Examined Life and Money

Sorry for the late post, everyone, but I just found the blog. It seemed odd why there were not posts on TraditionCritique: my mistake!! In response to the film Examined Life, the question that particularly compelled me to explore is how do we spend our money? I feel we can address this issue from two perspectives: as an ethical, global citizen and as a member of the university community.

As a global citizen, or even more specifically, a citizen of a capitalist economy, we have one real element of agency to make change: how we choose to spend money. Social democracy dangles the carrot of change through formal elections, but since less than half of the population votes in North America, this clearly isn’t an apt assessment of the collective voice. Further, many stipulations complicate the voting process, which ultimately undermine the democratic function and forces a citizen to look elsewhere for real effective change. Where we choose to spend our money, on the other hand, provides an impactful and immediate consequence that will challenge larger power structures at the core. Peter Singer underscores this point when he provides an ethical paradox about whether to save the downing child in putrid, shallow water, thereby ruining a pair of shoes, or donating the money from the potentially ruined shoes to a humanitarian organization, such as Oxfam or Unicef, and save a few children in a starving country instead of the one in the shallow water. This ethical dilemma accentuates the power of our consumer choices in a larger, global context, in that buying something can have more global impact than be initially perceived. One can also look at the corporate food industry, where a handful of multi-national-corporate farms own the means to most of the food production in North America and also much of the world. If people continually support these large conglomerates, by shopping at Safeway or Walmart, for example, then we will continually perpetuate an unhealthy and unsustainable cycle of food supply that will affect everyone. This means that every time we purchase food, we are voting. Every time we buy a pair of shoes, we are voting. Every time we spend money in a free-market economy, we are voting. If more people discern where their money is spent, the more power these votes will have in the social collective and then naturally extend to government, industry, education, and social policy. Singer highlights this ethical question by demonstrating that each individual on such a profound level contains significant ability to induce social change.

This takes me to the second point: how does this ethical question relate to the university? Does the money we spend on tuition support unhealthy and non-generative practices? Are we supporting a corporate monopoly by furthering our education and, consequently, working within that industry? Even though we disagree with how the university functions and potentially chooses to spend money, are we nevertheless complicit in these outcomes? These are some of the questions that have come up for me when reflecting upon the film. As we have discussed in class, and in other readings, such as the “Emancipated Spectator” and Love the Questions, there are clearly policies directing the state of the university that are problematic and ultimately inadequate in order to achieve democratic equality.
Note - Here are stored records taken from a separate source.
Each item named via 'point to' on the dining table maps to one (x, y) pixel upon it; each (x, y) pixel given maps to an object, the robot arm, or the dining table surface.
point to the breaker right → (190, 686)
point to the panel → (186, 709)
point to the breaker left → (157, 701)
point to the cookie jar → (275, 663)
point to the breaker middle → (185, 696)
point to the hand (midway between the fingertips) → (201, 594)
Perhaps the university cannot function in this mode any longer, but the question still remains as to whether or not we will support such an institution with our tuition, intellectual property, and communal support. Is it ethical, then, to spend money on an institution where we don’t support the overall mission and financial practices?
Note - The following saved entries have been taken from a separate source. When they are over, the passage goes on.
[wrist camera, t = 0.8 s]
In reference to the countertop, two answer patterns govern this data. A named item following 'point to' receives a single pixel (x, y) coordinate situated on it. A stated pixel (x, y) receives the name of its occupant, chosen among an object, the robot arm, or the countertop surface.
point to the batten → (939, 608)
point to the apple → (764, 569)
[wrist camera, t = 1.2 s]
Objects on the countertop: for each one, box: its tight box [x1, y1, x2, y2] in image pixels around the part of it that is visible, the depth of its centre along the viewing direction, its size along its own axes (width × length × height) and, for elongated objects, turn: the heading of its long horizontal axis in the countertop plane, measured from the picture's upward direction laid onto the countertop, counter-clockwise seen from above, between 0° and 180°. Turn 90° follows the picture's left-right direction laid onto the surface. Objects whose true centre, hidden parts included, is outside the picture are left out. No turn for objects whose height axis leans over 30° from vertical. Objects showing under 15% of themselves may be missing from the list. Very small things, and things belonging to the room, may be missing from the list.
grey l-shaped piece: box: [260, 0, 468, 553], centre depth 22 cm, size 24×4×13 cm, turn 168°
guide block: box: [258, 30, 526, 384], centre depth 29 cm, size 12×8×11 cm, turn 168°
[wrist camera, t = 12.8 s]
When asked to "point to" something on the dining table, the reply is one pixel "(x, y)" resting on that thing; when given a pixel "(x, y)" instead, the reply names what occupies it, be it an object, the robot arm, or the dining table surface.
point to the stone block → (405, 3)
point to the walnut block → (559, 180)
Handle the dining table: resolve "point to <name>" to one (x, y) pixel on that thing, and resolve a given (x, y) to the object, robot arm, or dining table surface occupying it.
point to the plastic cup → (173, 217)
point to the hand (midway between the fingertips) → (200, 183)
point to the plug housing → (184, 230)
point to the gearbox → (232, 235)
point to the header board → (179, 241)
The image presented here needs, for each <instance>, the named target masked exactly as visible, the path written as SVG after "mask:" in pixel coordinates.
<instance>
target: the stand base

Turning briefly to Michael Hardt, does this relationship with the university address the need for a revolution where existing forms of authority are removed? If so, how would this occur? I would tend to agree with Hardt, insomuch as the new revolution is purely economic as opposed to violent or publically demonstrative. Quite possibly, the new revolution consists in the ability of the collective to function in unity toward greater financial responsibility, although the power of this revolution begins and ends with how the consumer chooses to disperse income. “What happens when you interrogate yourself?”, asks Cornel West of the Socratic imperative. Multiple revolutions begin within each and everyone where there exists creative methods to establish change. Where we spend our money is only one possible revolution, but it’s a big one.